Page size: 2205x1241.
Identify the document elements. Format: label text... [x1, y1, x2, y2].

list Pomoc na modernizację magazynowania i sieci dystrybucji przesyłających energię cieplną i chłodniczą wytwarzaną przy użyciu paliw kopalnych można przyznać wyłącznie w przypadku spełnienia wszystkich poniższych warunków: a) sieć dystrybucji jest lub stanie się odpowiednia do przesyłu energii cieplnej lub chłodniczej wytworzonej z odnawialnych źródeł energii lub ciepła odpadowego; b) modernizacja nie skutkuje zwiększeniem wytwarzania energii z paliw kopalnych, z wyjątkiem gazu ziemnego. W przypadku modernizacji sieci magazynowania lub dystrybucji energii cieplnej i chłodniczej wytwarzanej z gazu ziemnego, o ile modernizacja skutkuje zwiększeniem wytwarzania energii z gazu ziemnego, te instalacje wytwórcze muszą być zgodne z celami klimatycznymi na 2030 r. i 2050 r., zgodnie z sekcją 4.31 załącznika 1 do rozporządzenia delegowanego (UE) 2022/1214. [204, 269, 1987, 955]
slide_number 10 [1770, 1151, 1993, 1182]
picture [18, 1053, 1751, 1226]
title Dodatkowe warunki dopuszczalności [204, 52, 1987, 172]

Aim of the exercise.
Your task is to retype all of the lines above exactly.

Output of the exercise.
Page size: 2205x1241.
Identify the document elements. Format: label text... [x1, y1, x2, y2].

list Pomoc na modernizację magazynowania i sieci dystrybucji przesyłających energię cieplną i chłodniczą wytwarzaną przy użyciu paliw kopalnych można przyznać wyłącznie w przypadku spełnienia wszystkich poniższych warunków: a) sieć dystrybucji jest lub stanie się odpowiednia do przesyłu energii cieplnej lub chłodniczej wytworzonej z odnawialnych źródeł energii lub ciepła odpadowego; b) modernizacja nie skutkuje zwiększeniem wytwarzania energii z paliw kopalnych, z wyjątkiem gazu ziemnego. W przypadku modernizacji sieci magazynowania lub dystrybucji energii cieplnej i chłodniczej wytwarzanej z gazu ziemnego, o ile modernizacja skutkuje zwiększeniem wytwarzania energii z gazu ziemnego, te instalacje wytwórcze muszą być zgodne z celami klimatycznymi na 2030 r. i 2050 r., zgodnie z sekcją 4.31 załącznika 1 do rozporządzenia delegowanego (UE) 2022/1214. [204, 269, 1987, 955]
slide_number 10 [1770, 1151, 1993, 1182]
picture [18, 1053, 1751, 1226]
title Dodatkowe warunki dopuszczalności [204, 52, 1987, 172]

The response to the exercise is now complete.